Dataset entries:
========================================================================
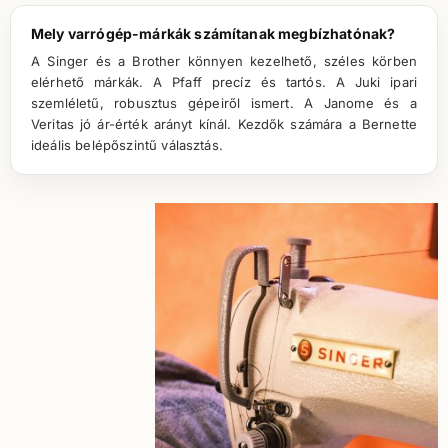
Mely varrógép-márkák számítanak megbízhatónak?
A Singer és a Brother könnyen kezelhető, széles körben
elérhető márkák. A Pfaff precíz és tartós. A Juki ipari
szemléletű, robusztus gépeiről ismert. A Janome és a
Veritas jó ár-érték arányt kínál. Kezdők számára a Bernette
ideális belépőszintű választás.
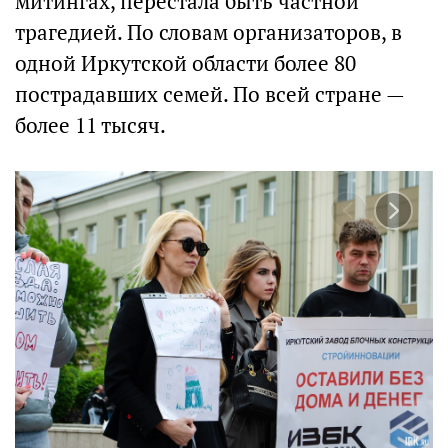
митингах, перестала быть частной
трагедией. По словам организаторов, в
одной Иркутской области более 80
пострадавших семей. По всей стране —
более 11 тысяч.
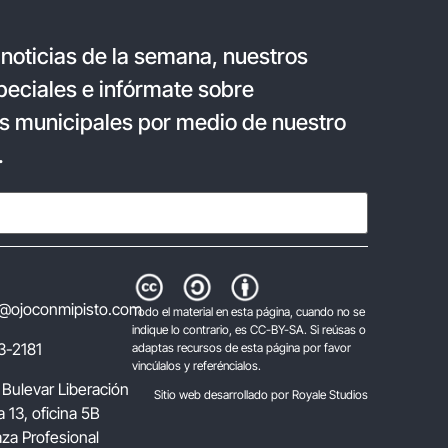
 noticias de la semana, nuestros
eciales e infórmate sobre
s municipales por medio de nuestro
.
@ojoconmipisto.com
Todo el material en esta página, cuando no se
indique lo contrario, es CC-BY-SA. Si reúsas o
3-2181
adaptas recursos de esta página por favor
vincúlalos y referéncialos.
 Bulevar Liberación
Sitio web desarrollado por Royale Studios
 13, oficina 5B
laza Profesional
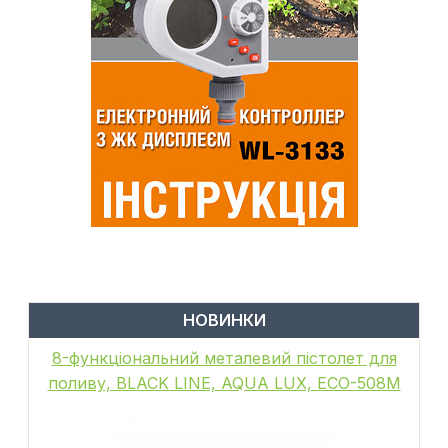
НОВИНКИ
8-функціональний металевий пістолет для
поливу, BLACK LINE, AQUA LUX, ECO-508M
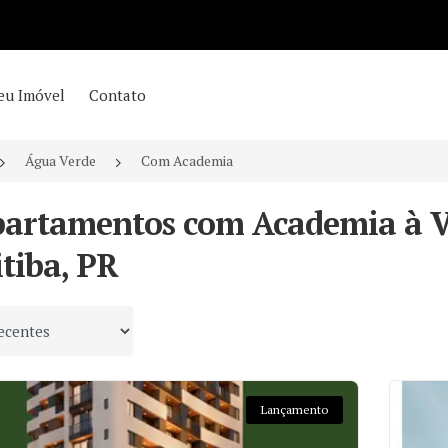
eu Imóvel
Contato
Água Verde
Com Academia
partamentos com Academia à V
tiba, PR
 por
Lançamento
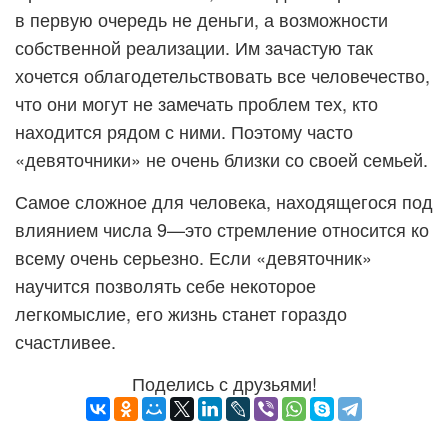
в первую очередь не деньги, а возможности
собственной реализации. Им зачастую так
хочется облагодетельствовать все человечество,
что они могут не замечать проблем тех, кто
находится рядом с ними. Поэтому часто
«девяточники» не очень близки со своей семьей.
Самое сложное для человека, находящегося под
влиянием числа 9—это стремление относится ко
всему очень серьезно. Если «девяточник»
научится позволять себе некоторое
легкомыслие, его жизнь станет гораздо
счастливее.
Поделись с друзьями!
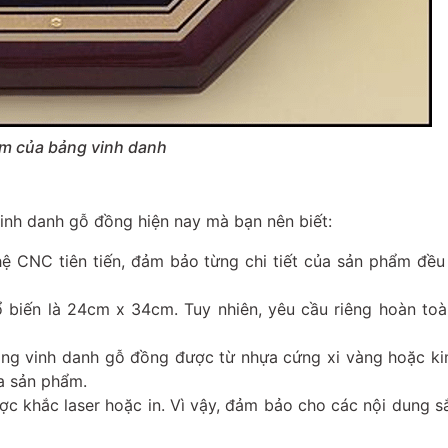
m của bảng vinh danh
vinh danh gỗ đồng hiện nay mà bạn nên biết:
 CNC tiên tiến, đảm bảo từng chi tiết của sản phẩm đều 
 biến là 24cm x 34cm. Tuy nhiên, yêu cầu riêng hoàn to
ng vinh danh gỗ đồng được từ nhựa cứng xi vàng hoặc kim
ủa sản phẩm.
ợc khắc laser hoặc in. Vì vậy, đảm bảo cho các nội dung s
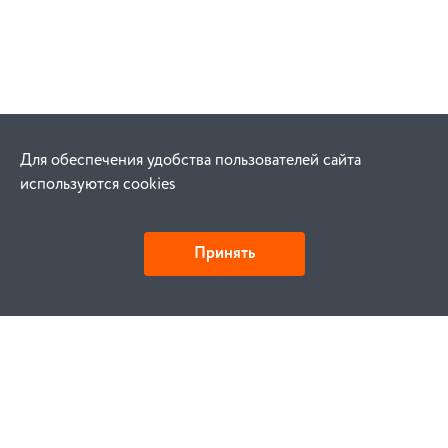
Для обеспечения удобства пользователей сайта
используются cookies
Принять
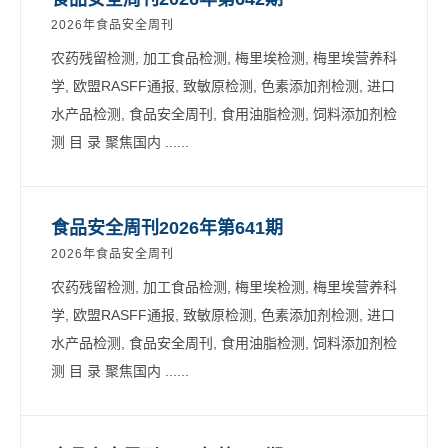
2026年食品安全周刊
农药残留检测, 加工食品检测, 梅里埃检测, 梅里埃营养科
学, 欧盟RASFF通报, 致敏原检测, 色素添加剂检测, 进口
水产品检测, 食品安全周刊, 食用油脂检测, 饲料添加剂检
测 目 录 聚焦国内 ......
食品安全周刊2026年第641期
2026年食品安全周刊
农药残留检测, 加工食品检测, 梅里埃检测, 梅里埃营养科
学, 欧盟RASFF通报, 致敏原检测, 色素添加剂检测, 进口
水产品检测, 食品安全周刊, 食用油脂检测, 饲料添加剂检
测 目 录 聚焦国内 ......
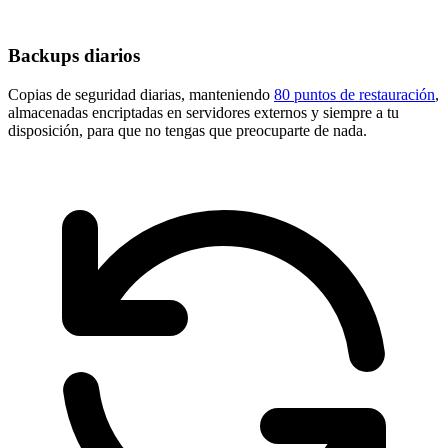
Backups diarios
Copias de seguridad diarias, manteniendo
80 puntos de restauración
,
almacenadas encriptadas en servidores externos y siempre a tu
disposición, para que no tengas que preocuparte de nada.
========================================================================
§ **Job item**
Please print an exact copy of the records, with no pictures.

§ **The completed task**
Mely varrógép-márkák számítanak megbízhatónak?
A Singer és a Brother könnyen kezelhető, széles körben
elérhető márkák. A Pfaff precíz és tartós. A Juki ipari
szemléletű, robusztus gépeiről ismert. A Janome és a
Veritas jó ár-érték arányt kínál. Kezdők számára a Bernette
ideális belépőszintű választás.
митингах, перестала быть частной
трагедией. По словам организаторов, в
одной Иркутской области более 80
пострадавших семей. По всей стране —
более 11 тысяч.
 noticias de la semana, nuestros
eciales e infórmate sobre
s municipales por medio de nuestro
.
@ojoconmipisto.com
Todo el material en esta página, cuando no se
indique lo contrario, es CC-BY-SA. Si reúsas o
3-2181
adaptas recursos de esta página por favor
vincúlalos y referéncialos.
 Bulevar Liberación
Sitio web desarrollado por Royale Studios
 13, oficina 5B
laza Profesional
НОВИНКИ
8-функціональний металевий пістолет для
поливу, BLACK LINE, AQUA LUX, ECO-508M
eu Imóvel
Contato
Água Verde
Com Academia
partamentos com Academia à V
tiba, PR
 por
Lançamento
в первую очередь не деньги, а возможности
собственной реализации. Им зачастую так
хочется облагодетельствовать все человечество,
что они могут не замечать проблем тех, кто
находится рядом с ними. Поэтому часто
«девяточники» не очень близки со своей семьей.
Самое сложное для человека, находящегося под
влиянием числа 9—это стремление относится ко
всему очень серьезно. Если «девяточник»
научится позволять себе некоторое
легкомыслие, его жизнь станет гораздо
счастливее.
Поделись с друзьями!
m của bảng vinh danh
vinh danh gỗ đồng hiện nay mà bạn nên biết:
 CNC tiên tiến, đảm bảo từng chi tiết của sản phẩm đều 
 biến là 24cm x 34cm. Tuy nhiên, yêu cầu riêng hoàn to
ng vinh danh gỗ đồng được từ nhựa cứng xi vàng hoặc kim
ủa sản phẩm.
ợc khắc laser hoặc in. Vì vậy, đảm bảo cho các nội dung s
Для обеспечения удобства пользователей сайта
используются cookies
Принять
2026年食品安全周刊
农药残留检测, 加工食品检测, 梅里埃检测, 梅里埃营养科
学, 欧盟RASFF通报, 致敏原检测, 色素添加剂检测, 进口
水产品检测, 食品安全周刊, 食用油脂检测, 饲料添加剂检
测 目 录 聚焦国内 ......
食品安全周刊2026年第641期
2026年食品安全周刊
农药残留检测, 加工食品检测, 梅里埃检测, 梅里埃营养科
学, 欧盟RASFF通报, 致敏原检测, 色素添加剂检测, 进口
水产品检测, 食品安全周刊, 食用油脂检测, 饲料添加剂检
测 目 录 聚焦国内 ......
Backups diarios
Copias de seguridad diarias, manteniendo
80 puntos de restauración
,
almacenadas encriptadas en servidores externos y siempre a tu
disposición, para que no tengas que preocuparte de nada.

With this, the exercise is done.